◆ **ABOUT THIS EXERCISE**
From the first line of the records down to the one that holds "potted plant: none", transcribe each line exactly and add nothing.

◆ **EXTRACTED RECORDS**
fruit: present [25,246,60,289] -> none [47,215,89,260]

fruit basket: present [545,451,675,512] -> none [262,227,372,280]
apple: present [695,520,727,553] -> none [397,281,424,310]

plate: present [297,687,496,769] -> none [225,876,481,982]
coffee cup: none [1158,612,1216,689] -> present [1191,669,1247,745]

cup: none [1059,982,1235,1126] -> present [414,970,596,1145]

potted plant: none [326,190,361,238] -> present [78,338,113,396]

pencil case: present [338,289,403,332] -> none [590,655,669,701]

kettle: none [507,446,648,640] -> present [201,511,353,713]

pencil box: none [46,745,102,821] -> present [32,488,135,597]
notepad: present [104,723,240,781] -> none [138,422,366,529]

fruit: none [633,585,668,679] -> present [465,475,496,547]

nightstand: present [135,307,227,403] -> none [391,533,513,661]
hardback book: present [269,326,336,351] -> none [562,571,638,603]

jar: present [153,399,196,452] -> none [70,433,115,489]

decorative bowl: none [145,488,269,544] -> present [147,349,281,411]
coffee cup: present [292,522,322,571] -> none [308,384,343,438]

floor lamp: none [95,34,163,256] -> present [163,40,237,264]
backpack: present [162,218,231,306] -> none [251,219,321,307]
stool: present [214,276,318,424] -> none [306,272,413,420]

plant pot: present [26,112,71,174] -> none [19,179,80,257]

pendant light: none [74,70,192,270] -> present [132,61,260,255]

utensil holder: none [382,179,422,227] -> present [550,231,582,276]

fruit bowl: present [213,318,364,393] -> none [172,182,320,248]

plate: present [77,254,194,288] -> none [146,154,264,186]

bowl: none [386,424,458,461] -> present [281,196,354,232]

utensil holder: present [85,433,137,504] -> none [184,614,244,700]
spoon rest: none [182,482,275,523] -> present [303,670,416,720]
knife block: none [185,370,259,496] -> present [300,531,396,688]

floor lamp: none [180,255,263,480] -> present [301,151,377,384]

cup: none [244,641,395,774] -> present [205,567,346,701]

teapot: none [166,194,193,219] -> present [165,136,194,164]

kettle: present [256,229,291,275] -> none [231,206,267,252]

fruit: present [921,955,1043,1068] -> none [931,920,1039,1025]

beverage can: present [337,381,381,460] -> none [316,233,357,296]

◆ **YOUR RESPONSE**
fruit: present [25,246,60,289] -> none [47,215,89,260]

fruit basket: present [545,451,675,512] -> none [262,227,372,280]
apple: present [695,520,727,553] -> none [397,281,424,310]

plate: present [297,687,496,769] -> none [225,876,481,982]
coffee cup: none [1158,612,1216,689] -> present [1191,669,1247,745]

cup: none [1059,982,1235,1126] -> present [414,970,596,1145]

potted plant: none [326,190,361,238] -> present [78,338,113,396]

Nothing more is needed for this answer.